This film festival has been going for more than a decade, but you’d be forgiven for not being familiar with it. Your eyes have likely just passed over the word “seniors” when you saw it promoted, but this short season of films has a surprising range. There’s Nebraska, the most recent film from indie darling Alexander Payne, overlooked Stanley Kubrick period drama Barry Lyndon, and the Australian premiere of Before You Know It, an affecting documentary following the very different lives of three elderly gay men.
So is there an age limit to quality cinema? Festival programmer Roberta Ciabarra answers a resounding, “No”.
“You don’t want to be too prescriptive,” Ciabarra says. “The only thing a lot of our audience members have in common is that they’re in a particular age group. Obviously if there’s a hit Judi Dench or Maggie Smith film, that will probably make it in … but really, we want to appeal to anyone who has a discerning interest in cinema.”
While the line-up is full of interesting picks, Before You Know It is perhaps the most striking. Ty is an African-American senior gay activist. Robert is a flamboyant, drag-loving elderly bar owner. Dennis is a 70-something ex-soldier only recently out of the closet. They’re just three of an estimated 2.4 million LGBT seniors in the United States, and the film sees them reflect on their marginalised positions in society, both now and in the past.
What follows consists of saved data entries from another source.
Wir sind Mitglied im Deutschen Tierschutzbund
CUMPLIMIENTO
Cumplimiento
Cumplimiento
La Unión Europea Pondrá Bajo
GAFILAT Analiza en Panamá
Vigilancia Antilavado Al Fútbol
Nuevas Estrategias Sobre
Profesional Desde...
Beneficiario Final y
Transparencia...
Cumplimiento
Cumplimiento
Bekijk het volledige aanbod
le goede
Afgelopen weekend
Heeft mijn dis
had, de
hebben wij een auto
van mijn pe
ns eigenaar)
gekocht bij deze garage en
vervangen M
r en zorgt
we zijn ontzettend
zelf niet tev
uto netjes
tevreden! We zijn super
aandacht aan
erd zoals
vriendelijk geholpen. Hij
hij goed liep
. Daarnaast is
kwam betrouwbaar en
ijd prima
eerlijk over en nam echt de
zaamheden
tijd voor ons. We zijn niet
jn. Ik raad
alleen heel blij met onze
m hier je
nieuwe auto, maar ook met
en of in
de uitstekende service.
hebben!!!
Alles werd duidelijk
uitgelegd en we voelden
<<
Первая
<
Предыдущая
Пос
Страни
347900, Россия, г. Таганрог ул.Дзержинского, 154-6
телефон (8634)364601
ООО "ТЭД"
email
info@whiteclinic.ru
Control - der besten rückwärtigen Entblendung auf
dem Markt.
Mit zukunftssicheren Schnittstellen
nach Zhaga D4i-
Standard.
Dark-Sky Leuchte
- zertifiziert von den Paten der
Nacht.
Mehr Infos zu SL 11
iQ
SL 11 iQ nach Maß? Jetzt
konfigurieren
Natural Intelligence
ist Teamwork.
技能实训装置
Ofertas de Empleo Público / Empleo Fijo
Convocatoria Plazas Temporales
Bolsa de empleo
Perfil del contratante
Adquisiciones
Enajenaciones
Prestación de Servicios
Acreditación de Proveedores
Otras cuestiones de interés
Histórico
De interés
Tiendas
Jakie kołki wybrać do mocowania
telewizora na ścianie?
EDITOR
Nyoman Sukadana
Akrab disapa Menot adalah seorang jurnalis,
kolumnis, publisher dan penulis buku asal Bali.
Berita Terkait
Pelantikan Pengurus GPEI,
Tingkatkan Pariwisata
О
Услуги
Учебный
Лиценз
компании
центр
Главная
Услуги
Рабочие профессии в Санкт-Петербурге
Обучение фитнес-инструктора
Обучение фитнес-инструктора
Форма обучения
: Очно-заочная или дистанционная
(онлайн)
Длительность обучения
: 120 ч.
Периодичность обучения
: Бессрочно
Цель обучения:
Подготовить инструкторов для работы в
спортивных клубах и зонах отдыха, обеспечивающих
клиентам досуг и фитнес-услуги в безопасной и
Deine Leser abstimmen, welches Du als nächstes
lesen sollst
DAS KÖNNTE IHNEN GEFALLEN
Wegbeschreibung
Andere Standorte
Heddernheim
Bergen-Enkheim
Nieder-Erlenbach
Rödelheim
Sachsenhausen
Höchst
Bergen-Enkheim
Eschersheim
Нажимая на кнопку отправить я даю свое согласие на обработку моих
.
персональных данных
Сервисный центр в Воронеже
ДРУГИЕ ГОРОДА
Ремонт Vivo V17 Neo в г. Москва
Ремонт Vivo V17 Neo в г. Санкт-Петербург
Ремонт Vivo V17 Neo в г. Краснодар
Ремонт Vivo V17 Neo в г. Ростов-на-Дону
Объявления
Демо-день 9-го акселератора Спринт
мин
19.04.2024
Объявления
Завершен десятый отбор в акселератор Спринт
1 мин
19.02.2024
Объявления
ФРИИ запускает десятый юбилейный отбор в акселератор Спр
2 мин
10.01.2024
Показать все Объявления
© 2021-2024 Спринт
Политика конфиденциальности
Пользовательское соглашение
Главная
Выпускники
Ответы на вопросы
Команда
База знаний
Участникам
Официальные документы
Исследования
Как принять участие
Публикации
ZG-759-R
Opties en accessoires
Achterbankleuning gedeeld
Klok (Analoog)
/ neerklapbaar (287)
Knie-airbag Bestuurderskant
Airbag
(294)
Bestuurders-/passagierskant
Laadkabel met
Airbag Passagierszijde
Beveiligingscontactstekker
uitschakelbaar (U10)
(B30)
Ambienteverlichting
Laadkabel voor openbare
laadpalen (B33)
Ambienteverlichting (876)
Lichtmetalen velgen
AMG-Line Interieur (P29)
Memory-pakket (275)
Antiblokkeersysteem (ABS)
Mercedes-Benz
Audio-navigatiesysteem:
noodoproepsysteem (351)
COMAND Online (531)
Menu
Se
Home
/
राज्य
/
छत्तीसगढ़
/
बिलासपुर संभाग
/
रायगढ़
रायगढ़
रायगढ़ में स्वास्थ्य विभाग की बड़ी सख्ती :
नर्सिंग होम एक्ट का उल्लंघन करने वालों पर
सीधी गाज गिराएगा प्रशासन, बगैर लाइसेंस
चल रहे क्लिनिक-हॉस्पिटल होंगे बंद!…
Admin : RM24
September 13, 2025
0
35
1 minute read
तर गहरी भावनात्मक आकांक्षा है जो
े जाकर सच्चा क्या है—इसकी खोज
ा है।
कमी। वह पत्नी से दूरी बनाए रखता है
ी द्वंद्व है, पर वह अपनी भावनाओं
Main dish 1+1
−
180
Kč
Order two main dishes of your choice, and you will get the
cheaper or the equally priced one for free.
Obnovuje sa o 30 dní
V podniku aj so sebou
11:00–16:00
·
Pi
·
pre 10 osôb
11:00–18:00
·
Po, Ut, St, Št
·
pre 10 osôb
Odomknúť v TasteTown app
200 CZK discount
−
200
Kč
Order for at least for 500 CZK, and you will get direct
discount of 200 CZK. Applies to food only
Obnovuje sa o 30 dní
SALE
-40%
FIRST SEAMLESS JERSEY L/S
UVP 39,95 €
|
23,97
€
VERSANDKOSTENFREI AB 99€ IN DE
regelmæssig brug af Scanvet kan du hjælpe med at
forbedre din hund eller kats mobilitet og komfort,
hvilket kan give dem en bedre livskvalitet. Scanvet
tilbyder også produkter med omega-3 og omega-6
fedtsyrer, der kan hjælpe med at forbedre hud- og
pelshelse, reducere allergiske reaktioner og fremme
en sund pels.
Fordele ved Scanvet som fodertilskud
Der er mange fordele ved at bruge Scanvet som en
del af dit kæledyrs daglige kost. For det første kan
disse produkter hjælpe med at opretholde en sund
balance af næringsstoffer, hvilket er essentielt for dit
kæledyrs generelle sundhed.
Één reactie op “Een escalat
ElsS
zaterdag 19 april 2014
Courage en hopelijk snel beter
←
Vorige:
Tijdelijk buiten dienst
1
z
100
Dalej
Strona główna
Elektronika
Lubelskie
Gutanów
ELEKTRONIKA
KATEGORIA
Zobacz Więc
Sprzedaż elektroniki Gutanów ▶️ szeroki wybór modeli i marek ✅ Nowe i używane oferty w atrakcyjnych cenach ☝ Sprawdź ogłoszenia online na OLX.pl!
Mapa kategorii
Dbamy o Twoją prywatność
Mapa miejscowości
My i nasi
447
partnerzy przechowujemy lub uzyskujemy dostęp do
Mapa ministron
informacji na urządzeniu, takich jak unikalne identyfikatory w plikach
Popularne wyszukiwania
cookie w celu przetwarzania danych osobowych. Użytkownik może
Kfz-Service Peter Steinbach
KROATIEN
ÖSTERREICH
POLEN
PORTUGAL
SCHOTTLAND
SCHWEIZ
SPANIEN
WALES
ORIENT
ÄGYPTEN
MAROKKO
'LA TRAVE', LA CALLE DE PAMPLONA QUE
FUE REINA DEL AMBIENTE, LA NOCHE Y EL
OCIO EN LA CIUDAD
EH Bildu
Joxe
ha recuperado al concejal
"It’s the kind of thing that could just have easily shown at the Melbourne Queer Film Festival,” says Ciabarra. “I didn’t see it in the program there, and I thought it deserved an audience.”
As if it isn’t already eclectic enough, the festival is also host to a pair of Charlie Chaplin classics, Modern Times and The Great Dictator, to mark the 100th anniversary of Chaplin’s Tramp persona. Ken Loach’s Spirit of ’45, a reflection on the social and political world of post-World-War-Two Britain, is showing, as is Sunshine on Leith, a Scottish musical based on the hits of The Proclaimers.
The Seniors’ Film Festival runs from October 5–10 at ACMI. Tickets are $5 for seniors, $13 for general admission. Bookings are recommended.